Predicting boiling heat flux, heat transfer coefficient, and regimes Non-intrusively using external acoustics and deep learning

Abstract

Accurate monitoring of boiling heat transfer is critical for the safety and efficiency of high energy-density systems, including data center cooling, nuclear reactors, and industrial boilers. Traditional diagnostic methods relying on intrusive sensors or visual inspection become impractical in harsh industrial environments characterized by high pressures, temperatures, and radiation exposure. In this paper, we propose a non-intrusive diagnostic framework combining externally measured acoustic emission (AE) signals with advanced deep learning techniques. Pool boiling experiments were conducted from natural convection to critical heat flux (CHF), and AE signals were externally collected under various boiling conditions.

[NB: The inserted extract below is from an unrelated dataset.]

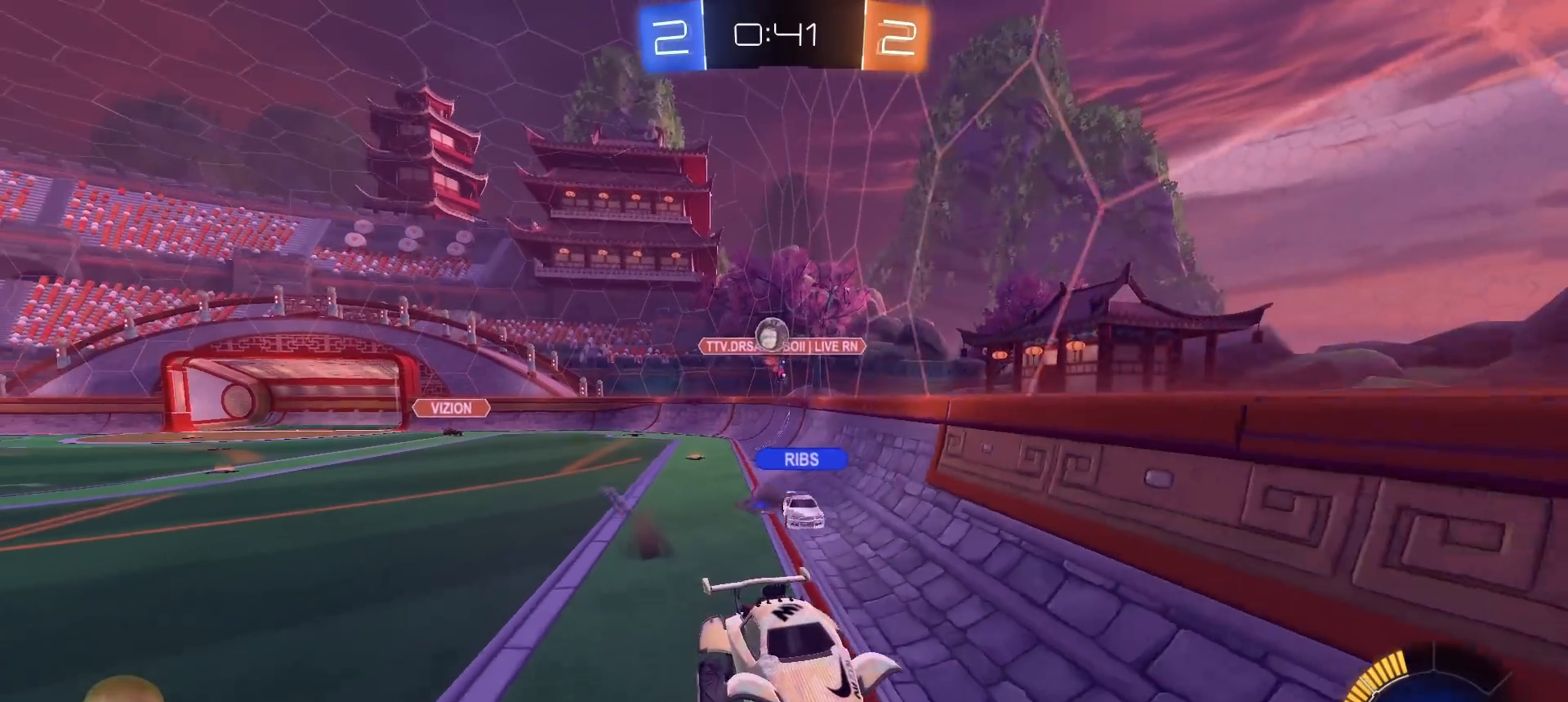
{"buttons": ["R2"], "left_stick": "down-right", "right_stick": "center", "events": [[367, "left_stick", "down-right"]]}
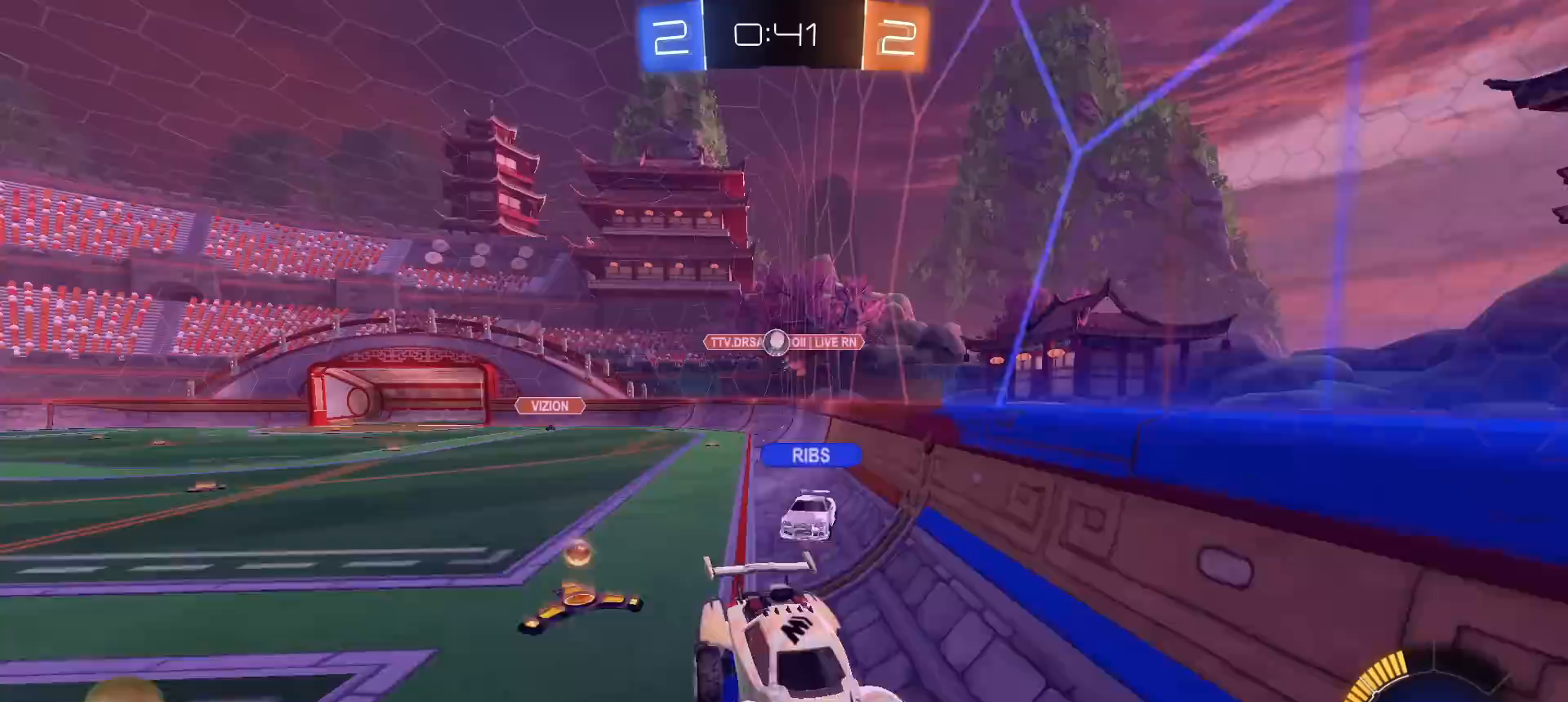
{"buttons": ["R2"], "left_stick": "right", "right_stick": "center", "events": [[67, "left_stick", "center"], [367, "left_stick", "right"]]}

Through a comprehensive evaluation of hundreds of models, a transformer-based model demonstrated optimal performance, simultaneously predicting key boiling parameters-heat flux, heat transfer coefficient (HTC), and boiling regime-with prediction errors of less than 20% for heat flux and HTC, and over 98% accuracy in boiling regime classification. Further validation on subcooled flow boiling confirmed robust generalizability. Our results reveal that frequency-domain characteristics of AE signals strongly correlate with boiling phenomena, enabling interpretable and reliable diagnostics. This method provides simultaneous prediction of critical boiling parameters without invasive instrumentation, significantly enhancing operational safety and improving reliability in thermal management systems.